• [Task objective]:
Return the listing below exactly. Leave its pictures out.

• [Supplied material]:
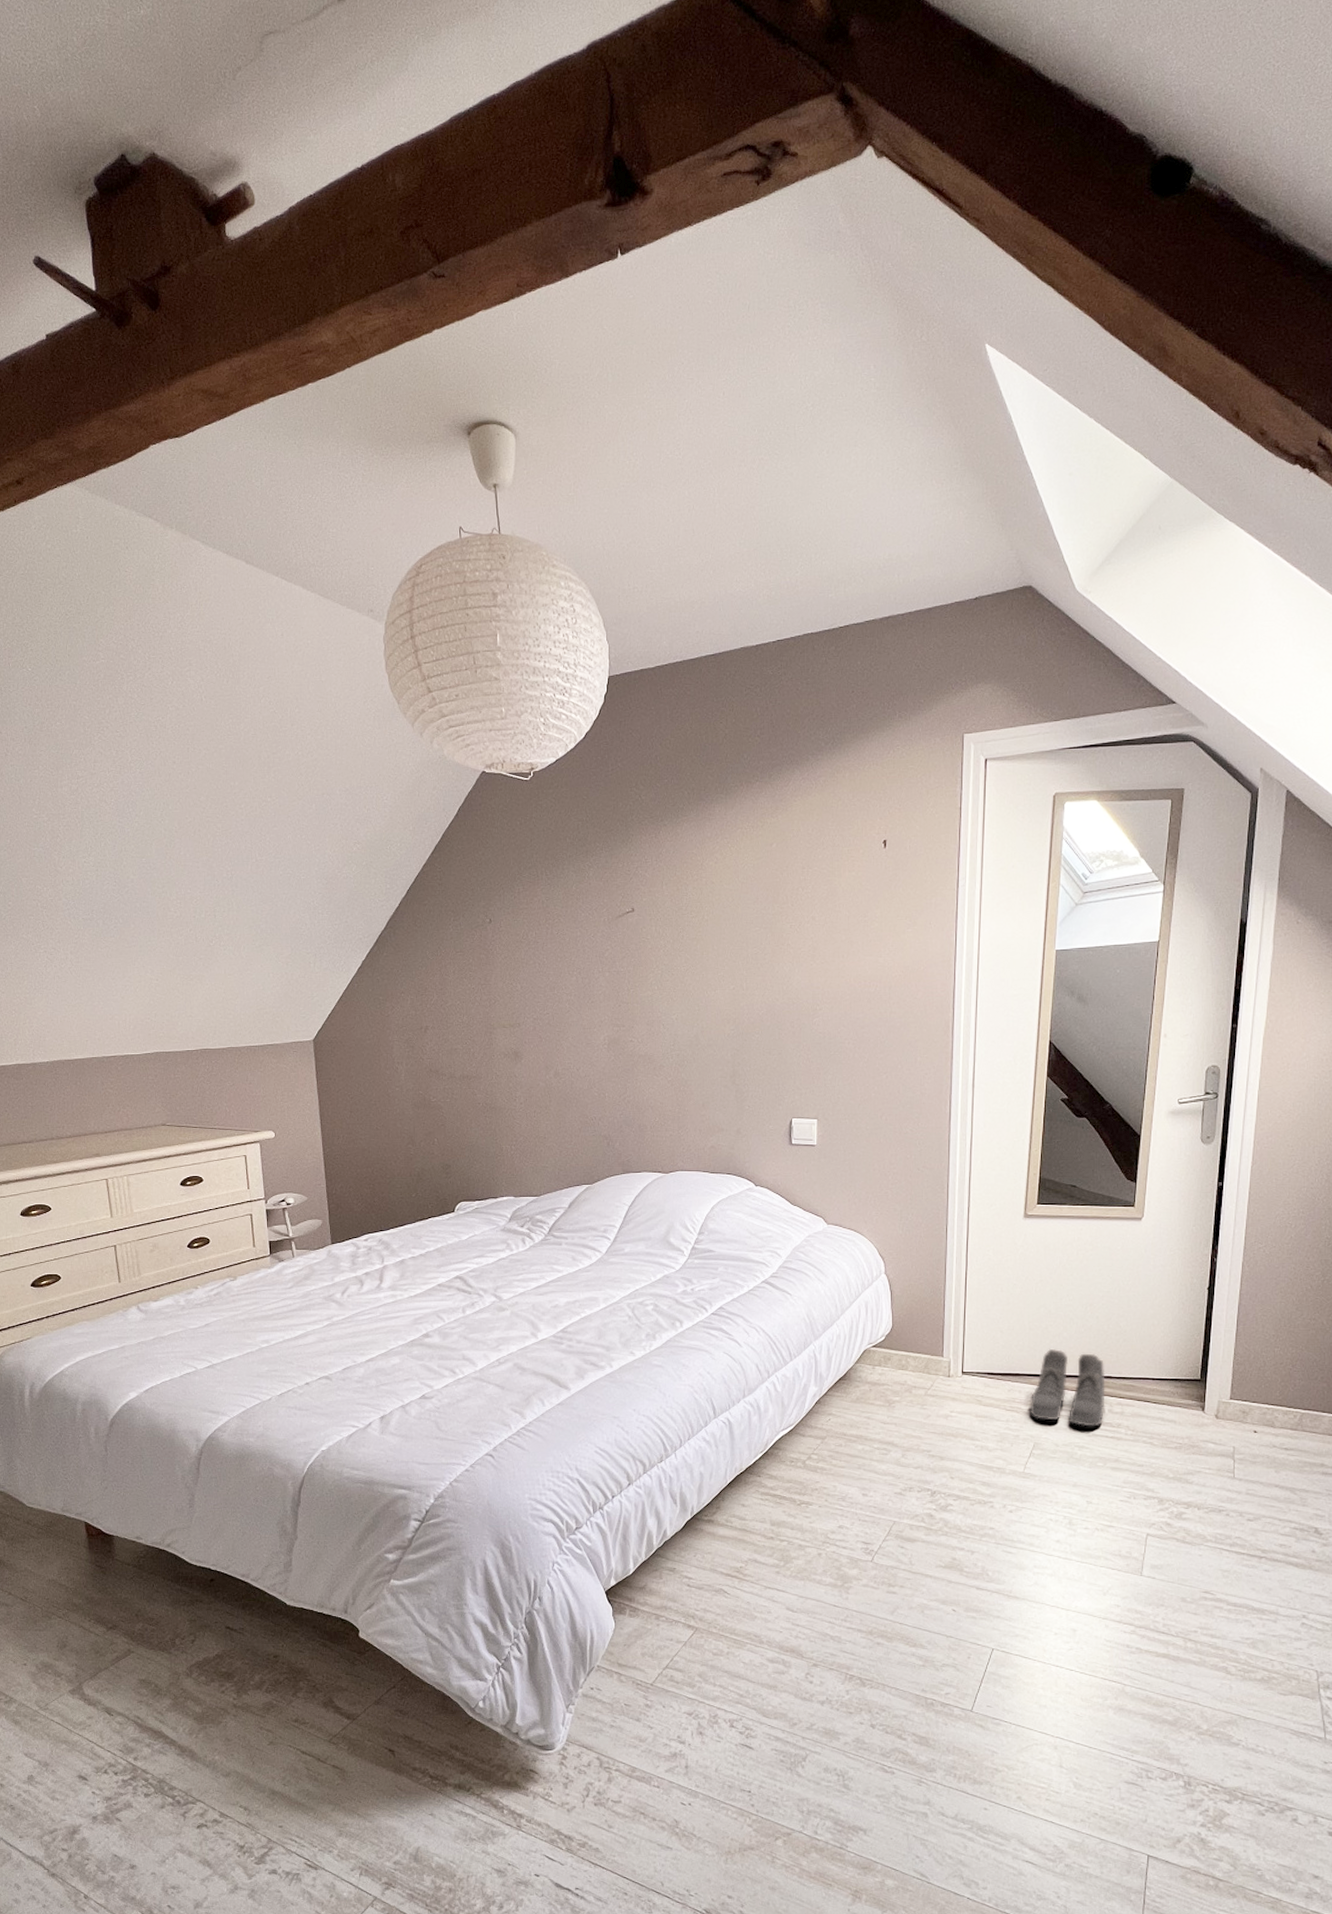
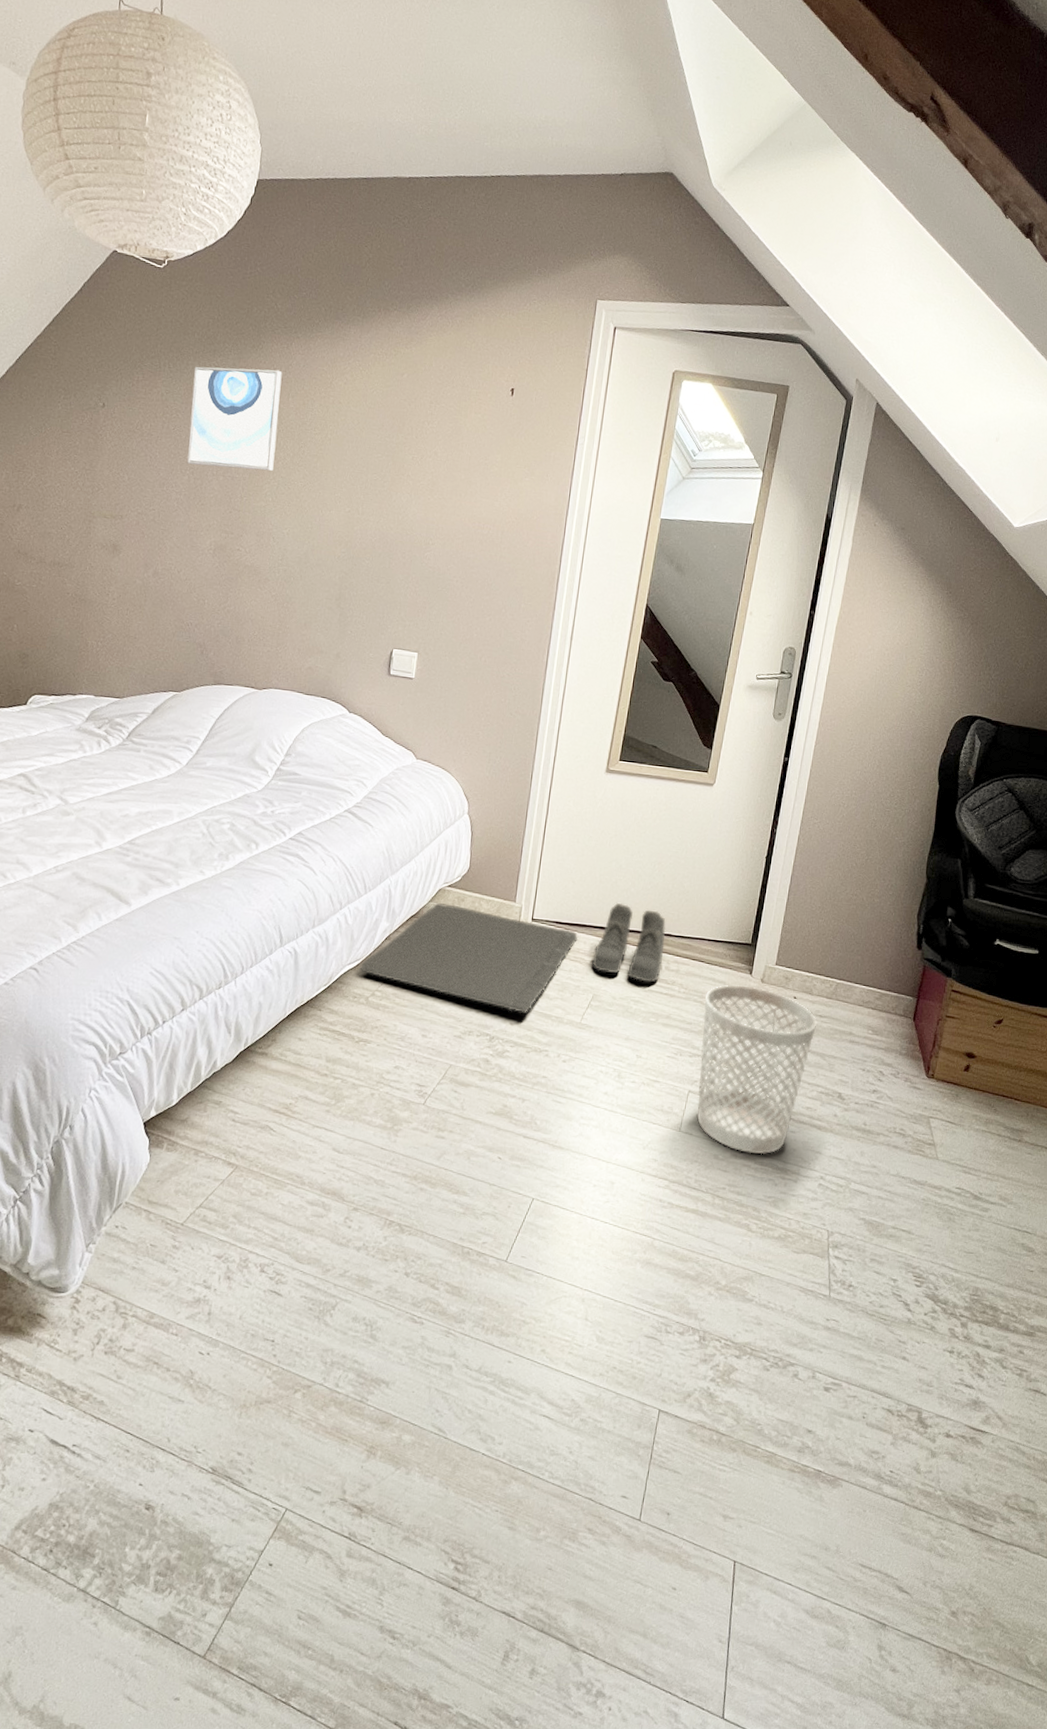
wall art: none [569,860,655,965] -> present [187,366,282,471]
bath mat: none [793,1364,1011,1466] -> present [359,903,578,1013]
wastebasket: none [1156,1423,1283,1596] -> present [697,985,817,1155]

• [Solution to the exercise]:
wall art: none [569,860,655,965] -> present [187,366,282,471]
bath mat: none [793,1364,1011,1466] -> present [359,903,578,1013]
wastebasket: none [1156,1423,1283,1596] -> present [697,985,817,1155]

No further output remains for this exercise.